### What this task involves
Please copy out the text of the material below word for word, leaving out the pictures.

---

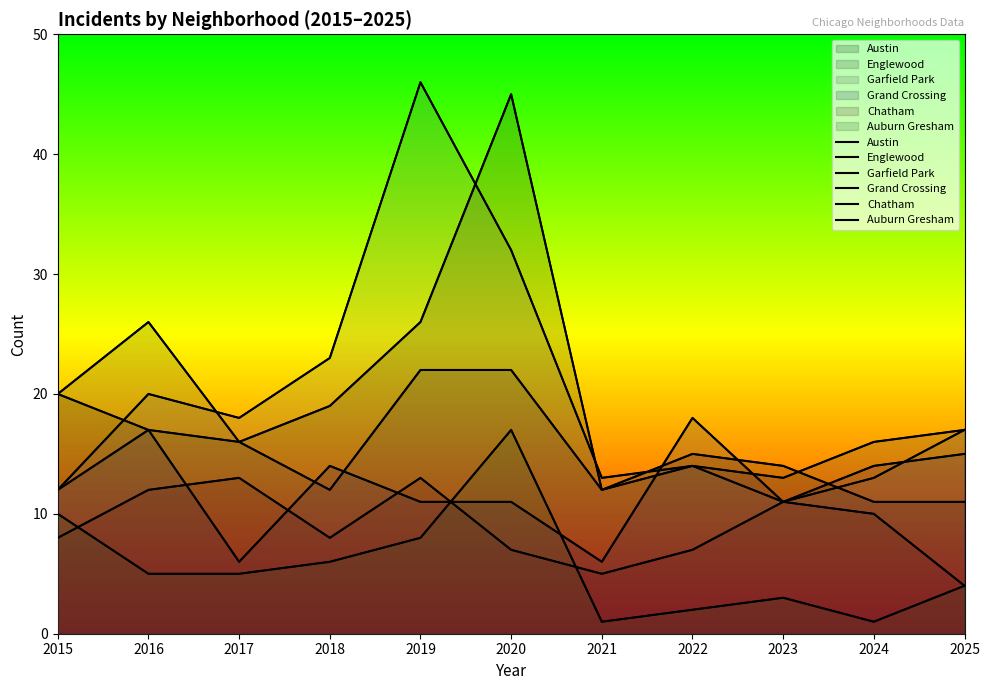

What is the difference between the highest and lowest values at 2024?

15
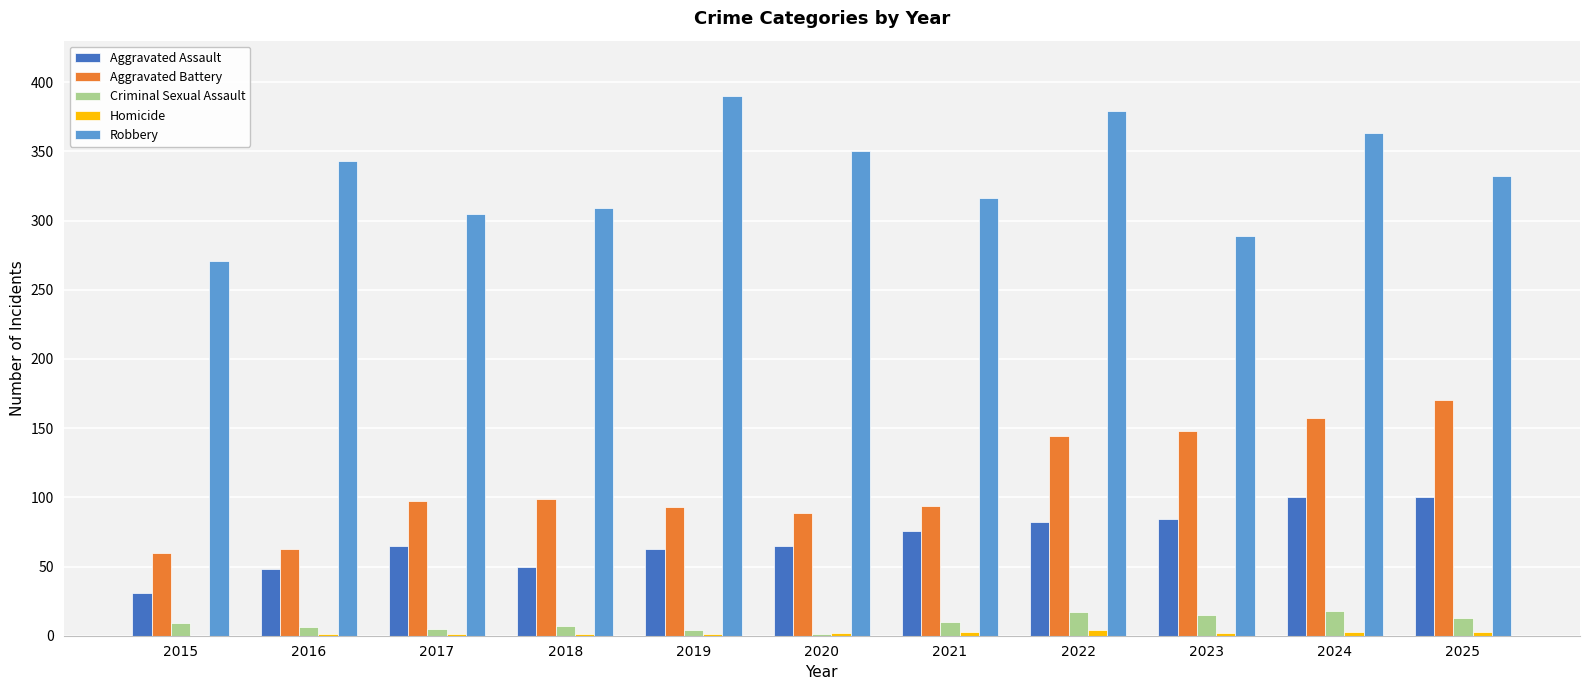

Does the chart contain stacked bars?

No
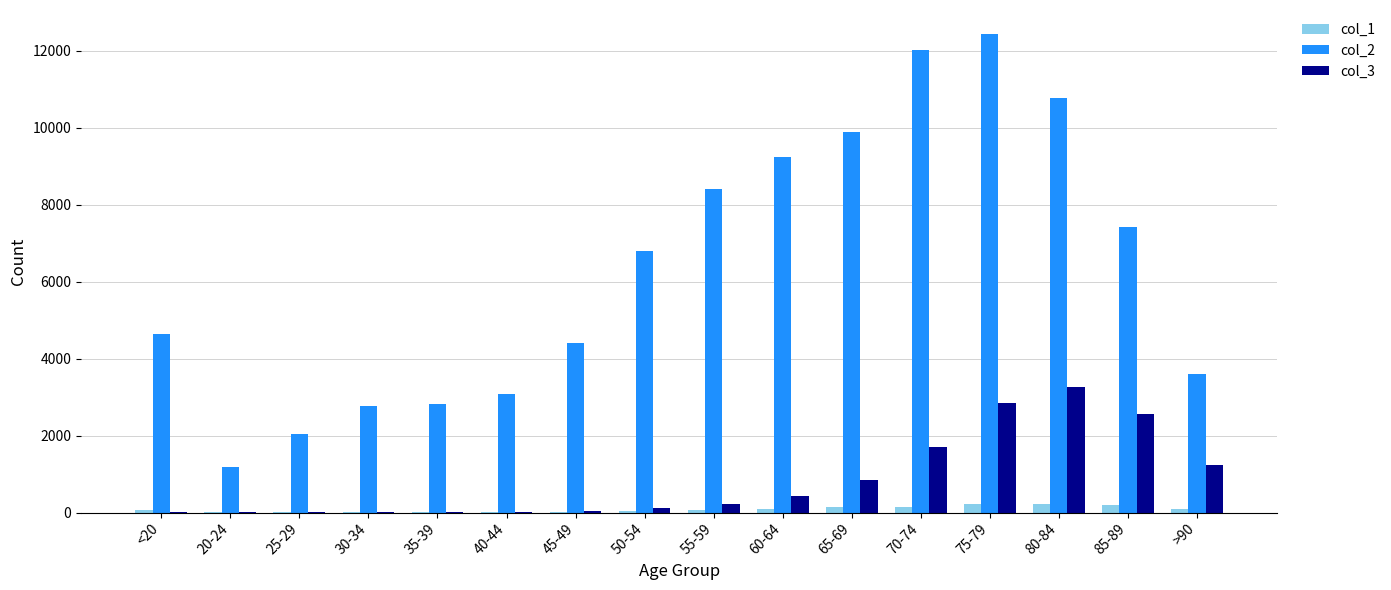

What is the sum of all col_3 values?

13343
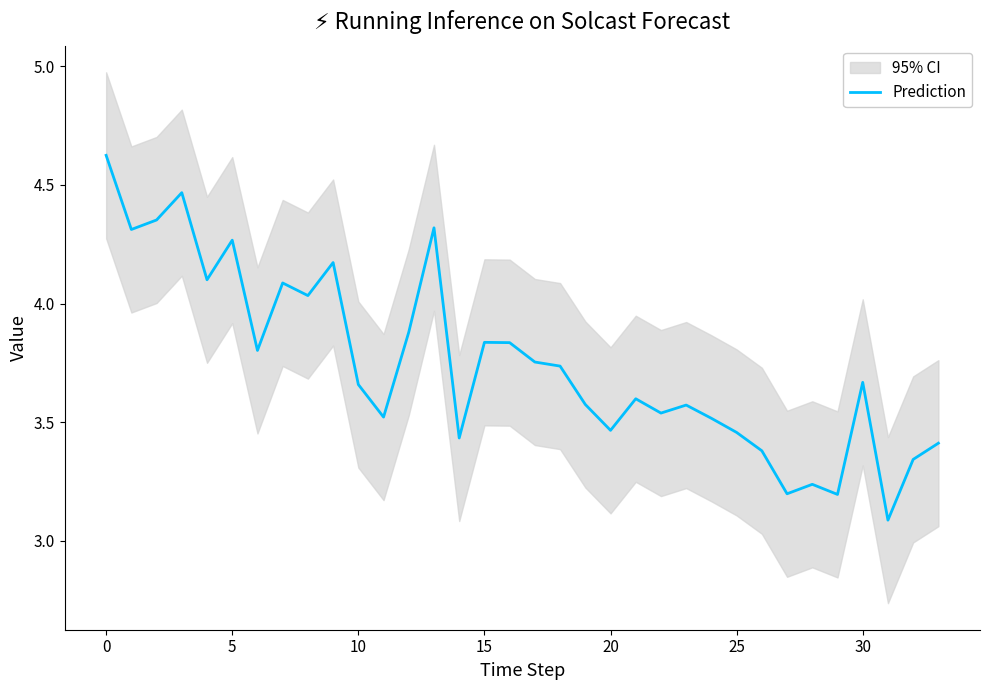

How many points are higher than both their immediate neighbors (excluding endpoints)?

10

---

### Solution
What is the difference between the highest and lowest values at 2024?

15

Does the chart contain stacked bars?

No

What is the sum of all col_3 values?

13343

How many points are higher than both their immediate neighbors (excluding endpoints)?

10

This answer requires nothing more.